Sometimes, the sub-headline says it all.
The Wall Street Journal published a telling article yesterday, titled (online) “BMW Launches Its First Mass-Production Electric Vehicle.” That’s a good summation, but the true lede was buried in the sub-headline: “Auto Maker Needs to Boost Sales of Electric Cars To Meet Regulatory Requirements.”
As the sub-headline suggests, BMW didn’t build the i3–the titular electric car–because it plans on making money. In fact, according to reporting by the Wall Street Journal’s Joseph White, ‘The i3, which starts at €34,950 in Germany, could lose €197 million a year on an operating basis…’ So the car is a loser.

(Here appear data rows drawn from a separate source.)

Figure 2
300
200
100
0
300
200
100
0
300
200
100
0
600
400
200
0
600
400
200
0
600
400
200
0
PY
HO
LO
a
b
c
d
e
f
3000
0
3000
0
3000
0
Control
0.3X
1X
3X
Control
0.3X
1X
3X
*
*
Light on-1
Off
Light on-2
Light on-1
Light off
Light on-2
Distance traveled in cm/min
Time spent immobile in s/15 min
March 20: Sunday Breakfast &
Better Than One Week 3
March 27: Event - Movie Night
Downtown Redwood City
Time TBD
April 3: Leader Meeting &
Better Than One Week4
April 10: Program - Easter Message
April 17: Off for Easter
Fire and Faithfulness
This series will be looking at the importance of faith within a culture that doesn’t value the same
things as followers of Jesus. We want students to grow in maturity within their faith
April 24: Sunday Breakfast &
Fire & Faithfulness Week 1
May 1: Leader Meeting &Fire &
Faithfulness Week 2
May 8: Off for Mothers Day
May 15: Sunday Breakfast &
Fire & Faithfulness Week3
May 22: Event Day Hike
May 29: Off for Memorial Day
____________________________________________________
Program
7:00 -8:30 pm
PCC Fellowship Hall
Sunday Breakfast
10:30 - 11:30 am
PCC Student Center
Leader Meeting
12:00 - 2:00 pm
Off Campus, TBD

BMW’s launch of its new i3 is actually quite instructive on current events. This morning, we reported that newly confirmed EPA administrator Gina McCarthy believes that climate change regulations are an economic stimulus. The i3 is proof to the contrary.
Instead of meeting actual demand, BMW is selling the i3 to meet mandates. In the American market, President Obama’s EPA in 2010 established greenhouse gas regulations that effectively require fuel efficiency improvements. The European Union had already implemented the same sort of regulations. Thus, the international car market has been skewed by the hand of government. BMW, by building the i3, is reacting to this dirigisme. BMW Chief Executive Norbert Reithofer told the WSJ that, “If you look around the world, [at] the emissions regulations, in the United States, in the European Union, even in China…cars like the BMW i3 are a must.” Simply put, the BMW i3 is a real-world industrial response to EPA climate regulations.

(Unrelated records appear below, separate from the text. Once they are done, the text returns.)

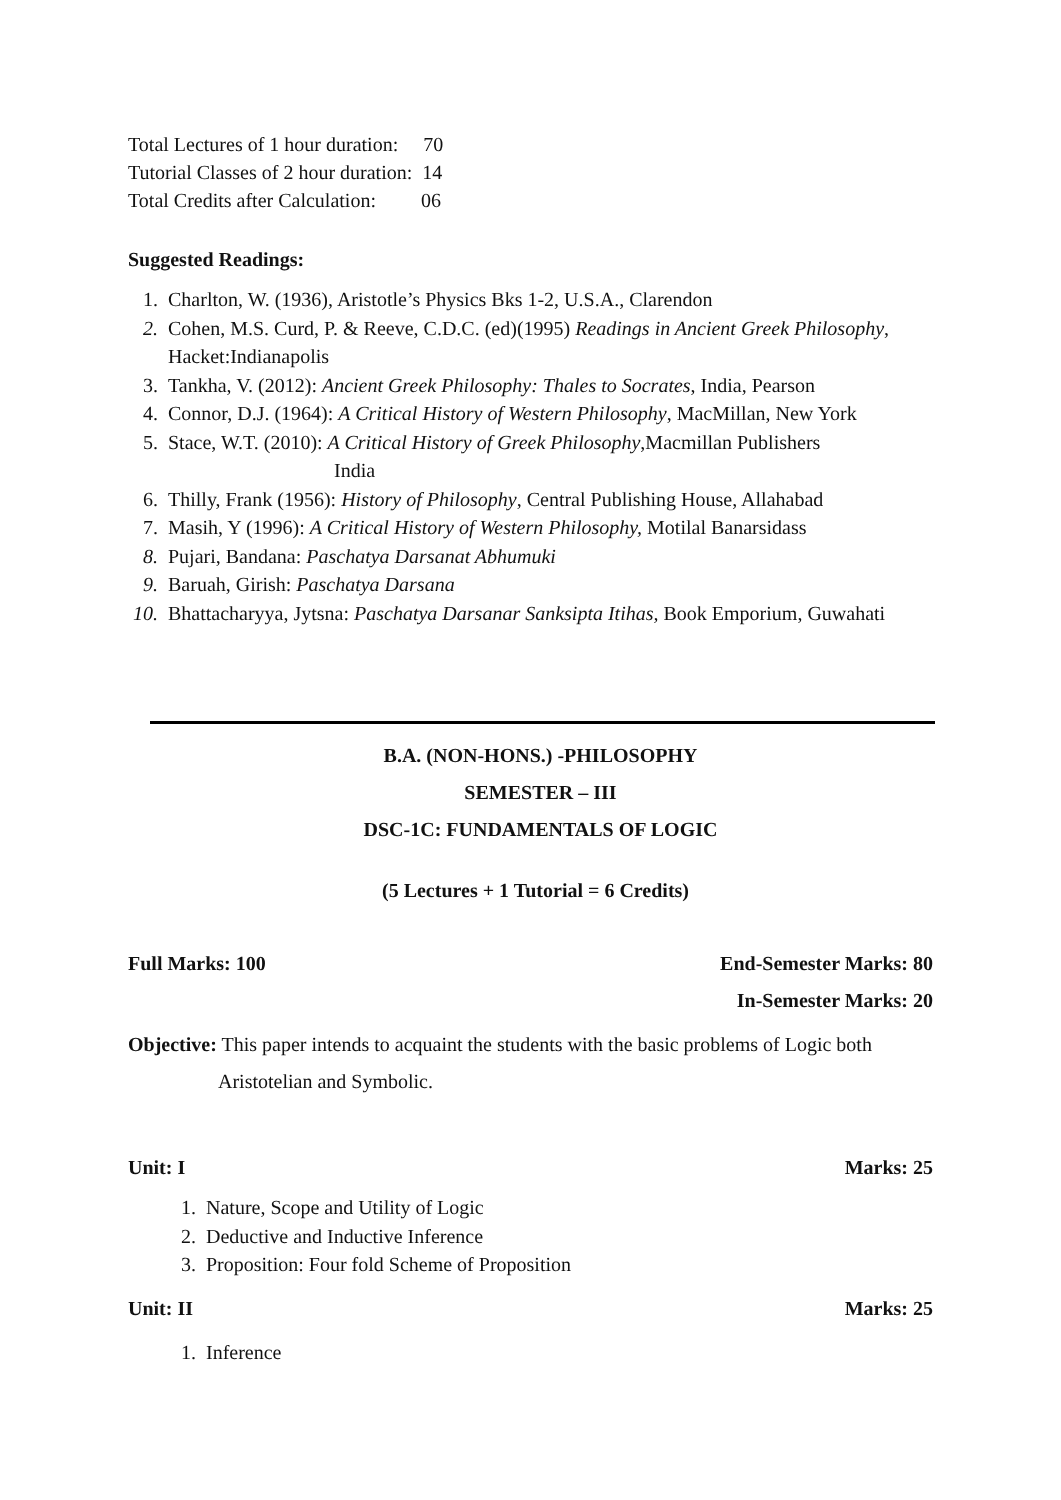Total Lectures of 1 hour duration: 70
Tutorial Classes of 2 hour duration: 14
Total Credits after Calculation: 06
Suggested Readings:
1. Charlton, W. (1936), Aristotle’s Physics Bks 1-2, U.S.A., Clarendon
2. Cohen, M.S. Curd, P. & Reeve, C.D.C. (ed)(1995) Readings in Ancient Greek Philosophy, Hacket:Indianapolis
3. Tankha, V. (2012): Ancient Greek Philosophy: Thales to Socrates, India, Pearson
4. Connor, D.J. (1964): A Critical History of Western Philosophy, MacMillan, New York
5. Stace, W.T. (2010): A Critical History of Greek Philosophy,Macmillan Publishers
India
6. Thilly, Frank (1956): History of Philosophy, Central Publishing House, Allahabad
7. Masih, Y (1996): A Critical History of Western Philosophy, Motilal Banarsidass
8. Pujari, Bandana: Paschatya Darsanat Abhumuki
9. Baruah, Girish: Paschatya Darsana
10. Bhattacharyya, Jytsna: Paschatya Darsanar Sanksipta Itihas, Book Emporium, Guwahati
B.A. (NON-HONS.) -PHILOSOPHY
SEMESTER – III
DSC-1C: FUNDAMENTALS OF LOGIC
(5 Lectures + 1 Tutorial = 6 Credits)
Full Marks: 100 End-Semester Marks: 80
In-Semester Marks: 20
Objective: This paper intends to acquaint the students with the basic problems of Logic both
Aristotelian and Symbolic.
Unit: I Marks: 25
1. Nature, Scope and Utility of Logic
2. Deductive and Inductive Inference
3. Proposition: Four fold Scheme of Proposition
Unit: II Marks: 25
1. Inference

Yesterday, EPA administrator McCarthy said the President’s climate plan was ‘an opportunity to “bend the curve” and could “fuel the complementary goals of turning America into a magnet for new jobs and manufacturing.”’ As I explained in the previous paragraph, the agency already has “bent the curve” of the auto market, and the result of these market manipulations is a car company that builds a money-losing car for non-existent customer demand.
Does this sound like wise economic policy?